■ Directions for this task
Your task is to filter the data below down to the lines holding "ESCAPE".

*** Opening Input material ***

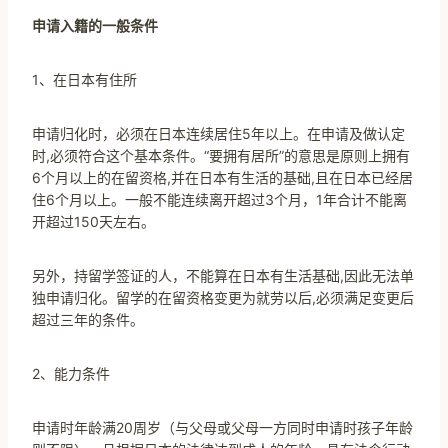
申请入籍的一般条件
1、在日本有住所
申请归化时，必须在日本连续居住5年以上。在申请及做认定
时,必须符合这个基本条件。“要拥有居所”的意思是原则上拥有
6个月以上的在留资格,并在日本有生活的基础,且在日本已经居
住6个月以上。一般不能连续离开超过3个月，1年合计不能离
开超过150天左右。
另外，持留学签证的人，不能算在日本有生活基础,因此无法单
独申请归化。留学的在留资格变更为就劳以后,必须满足变更后
超过三年的条件。
2、能力条件
申请时年龄满20周岁（与父母或父母一方同时申请时孩子年龄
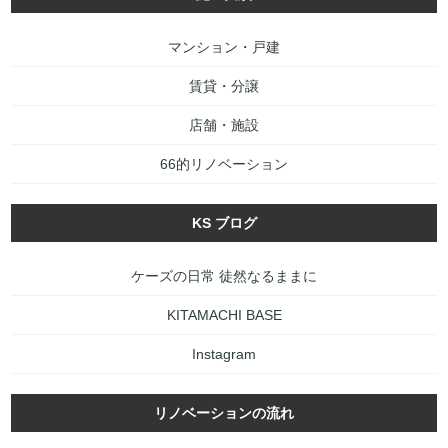
マンション・戸建
賃貸・分譲
店舗・施設
66的リノベーション
KS ブログ
ケーズの日常 徒然なるままに
KITAMACHI BASE
Instagram
リノベーションの流れ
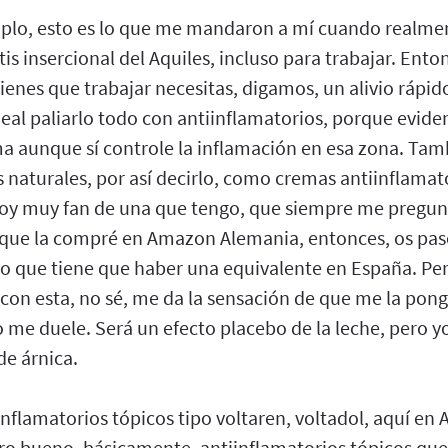
plo, esto es lo que me mandaron a mí cuando realment
is insercional del Aquiles, incluso para trabajar. Ento
ienes que trabajar necesitas, digamos, un alivio rápid
deal paliarlo todo con antiinflamatorios, porque evi
ma aunque sí controle la inflamación en esa zona. Tam
 naturales, por así decirlo, como cremas antiinflamato
soy muy fan de una que tengo, que siempre me pregunt
 que la compré en Amazon Alemania, entonces, os paso
o que tiene que haber una equivalente en España. Per
 con esta, no sé, me da la sensación de que me la po
no me duele. Será un efecto placebo de la leche, pero 
de árnica.
nflamatorios tópicos tipo voltaren, voltadol, aquí en
ro bueno, básicamente, antiinflamatorios tópicos que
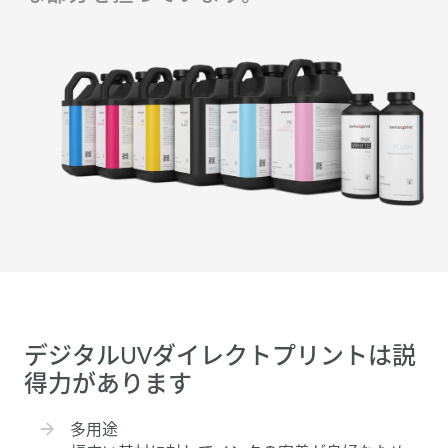
デジタルUVダイレクトプリントは説
得力があります
多用途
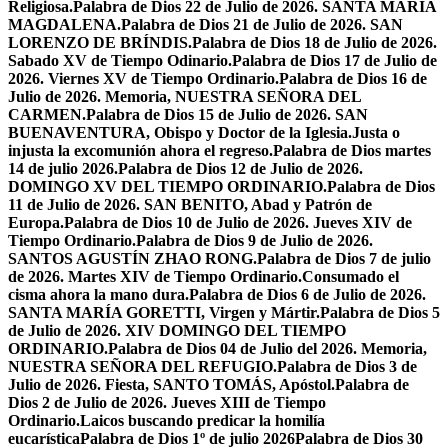
Religiosa.
Palabra de Dios 22 de Julio de 2026. SANTA MARÍA
MAGDALENA.
Palabra de Dios 21 de Julio de 2026. SAN
LORENZO DE BRÍNDIS.
Palabra de Dios 18 de Julio de 2026.
Sabado XV de Tiempo Odinario.
Palabra de Dios 17 de Julio de
2026. Viernes XV de Tiempo Ordinario.
Palabra de Dios 16 de
Julio de 2026. Memoria, NUESTRA SEÑORA DEL
CARMEN.
Palabra de Dios 15 de Julio de 2026. SAN
BUENAVENTURA, Obispo y Doctor de la Iglesia.
Justa o
injusta la excomunión ahora el regreso.
Palabra de Dios martes
14 de julio 2026.
Palabra de Dios 12 de Julio de 2026.
DOMINGO XV DEL TIEMPO ORDINARIO.
Palabra de Dios
11 de Julio de 2026. SAN BENITO, Abad y Patrón de
Europa.
Palabra de Dios 10 de Julio de 2026. Jueves XIV de
Tiempo Ordinario.
Palabra de Dios 9 de Julio de 2026.
SANTOS AGUSTÍN ZHAO RONG.
Palabra de Dios 7 de julio
de 2026. Martes XIV de Tiempo Ordinario.
Consumado el
cisma ahora la mano dura.
Palabra de Dios 6 de Julio de 2026.
SANTA MARÍA GORETTI, Virgen y Mártir.
Palabra de Dios 5
de Julio de 2026. XIV DOMINGO DEL TIEMPO
ORDINARIO.
Palabra de Dios 04 de Julio del 2026. Memoria,
NUESTRA SEÑORA DEL REFUGIO.
Palabra de Dios 3 de
Julio de 2026. Fiesta, SANTO TOMÁS, Apóstol.
Palabra de
Dios 2 de Julio de 2026. Jueves XIII de Tiempo
Ordinario.
Laicos buscando predicar la homilía
eucarística
Palabra de Dios 1º de julio 2026
Palabra de Dios 30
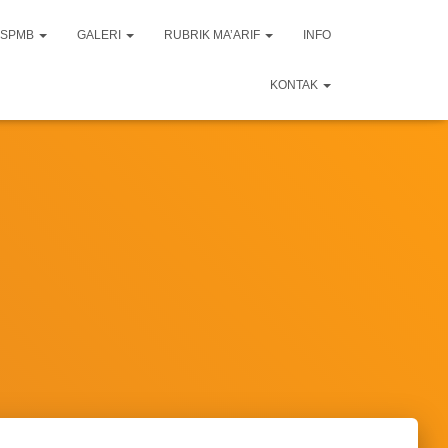
SPMB
GALERI
RUBRIK MA’ARIF
INFO
KONTAK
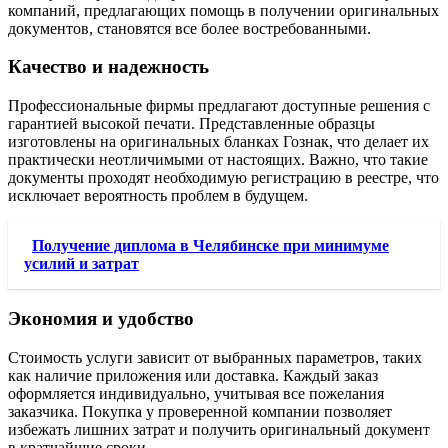
компаний, предлагающих помощь в получении оригинальных
документов, становятся все более востребованными.
Качество и надежность
Профессиональные фирмы предлагают доступные решения с
гарантией высокой печати. Представленные образцы
изготовлены на оригинальных бланках Гознак, что делает их
практически неотличимыми от настоящих. Важно, что такие
документы проходят необходимую регистрацию в реестре, что
исключает вероятность проблем в будущем.
Получение диплома в Челябинске при минимуме
усилий и затрат
Экономия и удобство
Стоимость услуги зависит от выбранных параметров, таких
как наличие приложения или доставка. Каждый заказ
оформляется индивидуально, учитывая все пожелания
заказчика. Покупка у проверенной компании позволяет
избежать лишних затрат и получить оригинальный документ
в кратчайшие сроки.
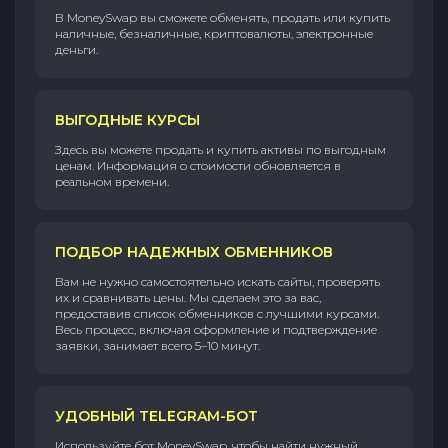
В MoneySwap вы сможете обменять, продать или купить
наличные, безналичные, криптовалюты, электронные
деньги.
ВЫГОДНЫЕ КУРСЫ
Здесь вы можете продать и купить активы по выгодным
ценам. Информация о стоимости обновляется в
реальном времени.
ПОДБОР НАДЕЖНЫХ ОБМЕННИКОВ
Вам не нужно самостоятельно искать сайты, проверять
их и сравнивать цены. Мы сделаем это за вас,
предоставив список обменников с лучшими курсами.
Весь процесс, включая оформление и подтверждение
заявки, занимает всего 5–10 минут.
УДОБНЫЙ TELEGRAM-БОТ
Используйте бот MoneySwap, чтобы найти нужный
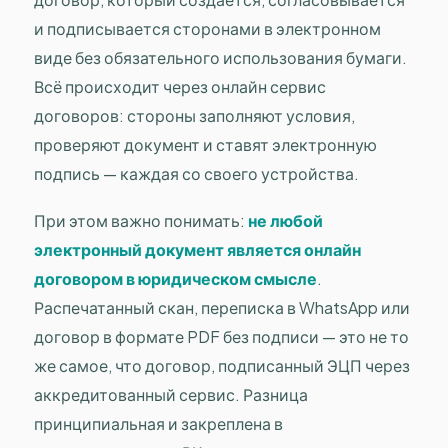
и подписывается сторонами в электронном
виде без обязательного использования бумаги.
Всё происходит через онлайн сервис
договоров: стороны заполняют условия,
проверяют документ и ставят электронную
подпись — каждая со своего устройства.
При этом важно понимать:
не любой
электронный документ является онлайн
договором в юридическом смысле
.
Распечатанный скан, переписка в WhatsApp или
договор в формате PDF без подписи — это не то
же самое, что договор, подписанный ЭЦП через
аккредитованный сервис. Разница
принципиальная и закреплена в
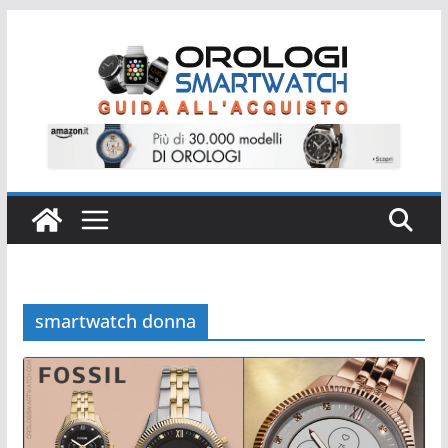
Salta
al
contenuto
smartwatch donna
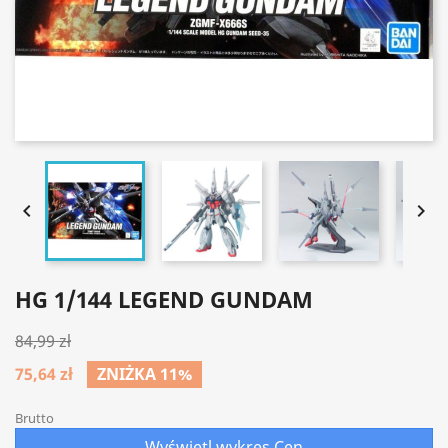


HG 1/144 LEGEND GUNDAM
84,99 zł
75,64 zł
ZNIŻKA 11%
Brutto
Wyświetl wykres Cen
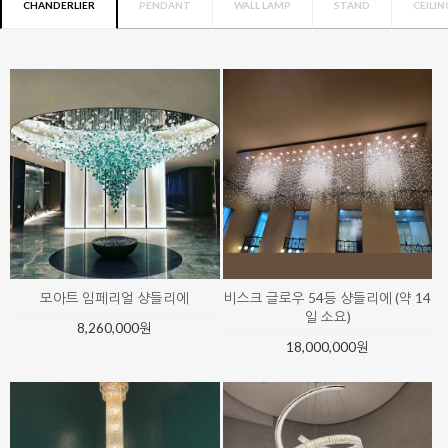
CHANDERLIER
PENDANT
WALL LAMP
STAND
CEILIN
모아트 임페리얼 샹들리에
비스크 글로우 54등 샹들리에 (약 14
일 소요)
8,260,000원
18,000,000원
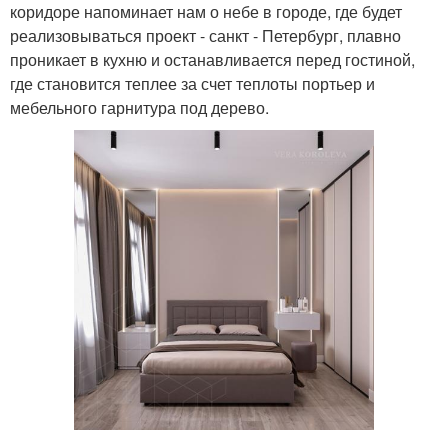
коридоре напоминает нам о небе в городе, где будет
реализовываться проект - санкт - Петербург, плавно
проникает в кухню и останавливается перед гостиной,
где становится теплее за счет теплоты портьер и
мебельного гарнитура под дерево.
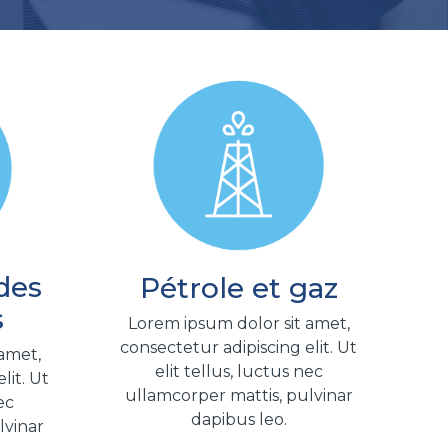
des
Pétrole et gaz
s
Lorem ipsum dolor sit amet,
consectetur adipiscing elit. Ut
 amet,
elit tellus, luctus nec
lit. Ut
ullamcorper mattis, pulvinar
ec
dapibus leo.
lvinar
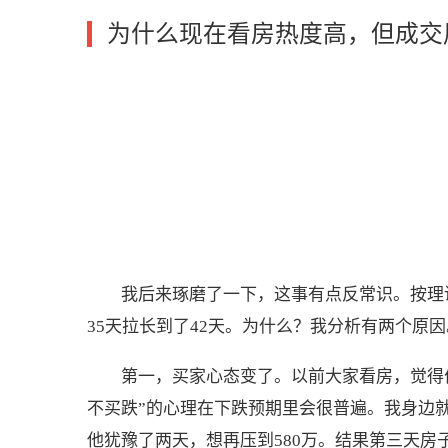
为什么现在看房热度高，但成交
我后来琢磨了一下，这事有点反常识。按理
35天拉长到了42天。为什么？我分析有两个原因
第一，买家心态变了。以前大家看房，觉得
不买跌”的心理在下跌预期里会很普遍。我身边就
他犹豫了两天，想再压到580万。结果第三天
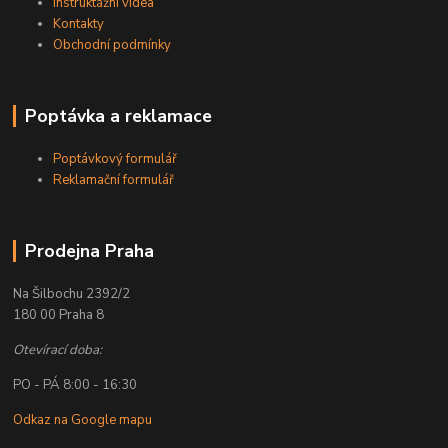
Instruktážní videa
Kontakty
Obchodní podmínky
Poptávka a reklamace
Poptávkový formulář
Reklamační formulář
Prodejna Praha
Na Šilbochu 2392/2
180 00 Praha 8
Otevírací doba:
PO - PÁ 8:00 - 16:30
Odkaz na Google mapu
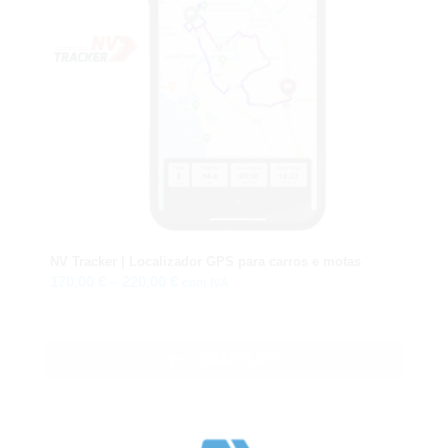
5.00
NV Tracker | Localizador GPS para carros e motas
Price
170,00
€
–
220,00
€
com IVA
range:
170,00 €
through
COMPRAR
220,00 €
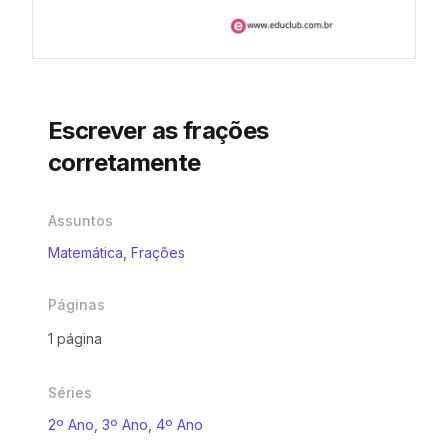
Escrever as frações
corretamente
Assuntos
Matemática
,
Frações
Páginas
1 página
Séries
2º Ano
,
3º Ano
,
4º Ano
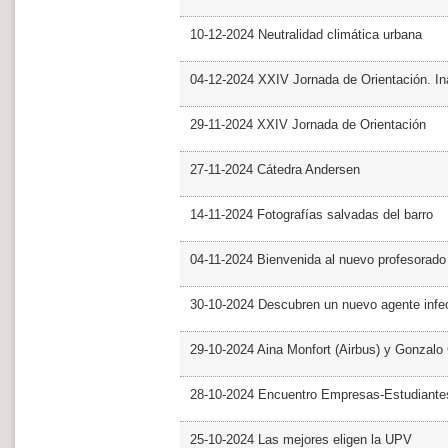
10-12-2024 Neutralidad climática urbana
04-12-2024 XXIV Jornada de Orientación. In
29-11-2024 XXIV Jornada de Orientación
27-11-2024 Cátedra Andersen
14-11-2024 Fotografías salvadas del barro
04-11-2024 Bienvenida al nuevo profesorado
30-10-2024 Descubren un nuevo agente infe
29-10-2024 Aina Monfort (Airbus) y Gonzal
28-10-2024 Encuentro Empresas-Estudiant
25-10-2024 Las mejores eligen la UPV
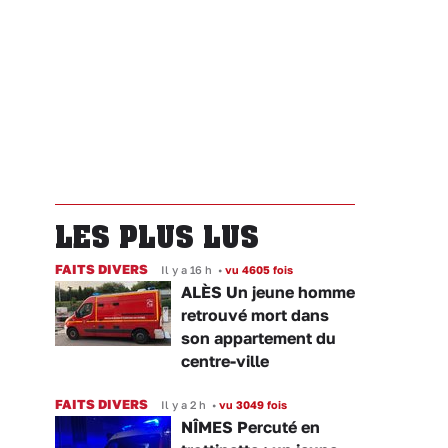
LES PLUS LUS
FAITS DIVERS
Il y a 16 h
•
vu 4605 fois
ALÈS Un jeune homme
retrouvé mort dans
son appartement du
centre-ville
FAITS DIVERS
Il y a 2 h
•
vu 3049 fois
NÎMES Percuté en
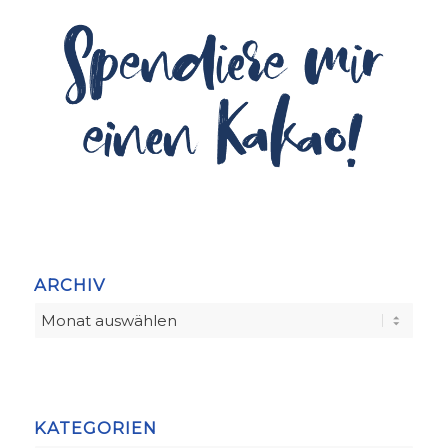
ARCHIV
KATEGORIEN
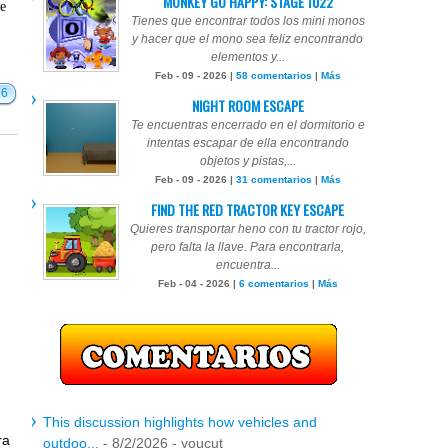
MONKEY GO HAPPY: STAGE 1022
te
Tienes que encontrar todos los mini monos
y hacer que el mono sea feliz encontrando
elementos y...
Feb - 09 - 2026 |
58 comentarios
|
Más
16
NIGHT ROOM ESCAPE
Te encuentras encerrado en el dormitorio e
intentas escapar de ella encontrando
objetos y pistas,...
Feb - 09 - 2026 |
31 comentarios
|
Más
FIND THE RED TRACTOR KEY ESCAPE
Quieres transportar heno con tu tractor rojo,
pero falta la llave. Para encontrarla,
encuentra...
Feb - 04 - 2026 |
6 comentarios
|
Más
This discussion highlights how vehicles and
ra
outdoo...
- 8/2/2026
- youcut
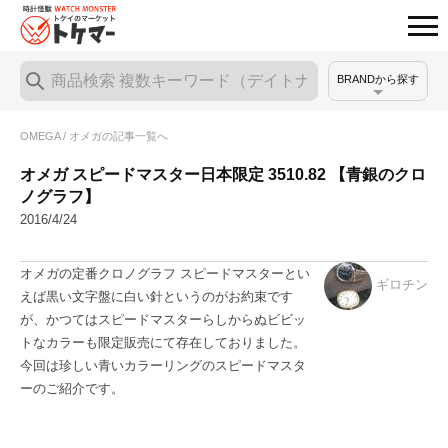
BRANDから探す
OMEGA / オメガの記事一覧へ
オメガ スピードマスター日本限定 3510.82 【青銀のクロ
ノグラフ】
2016/4/24
オメガの定番クロノグラフ スピードマスターとい
ギロチン
えば黒い文字盤に白い針というのがお約束です
が、かつてはスピードマスターらしからぬビビッ
トなカラーも限定販売にて存在しておりました。
今回は珍しい青いカラーリングのスピードマスタ
ーのご紹介です。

*** Closing Input material ***

■ Completed task
NIGHT ROOM ESCAPE
FIND THE RED TRACTOR KEY ESCAPE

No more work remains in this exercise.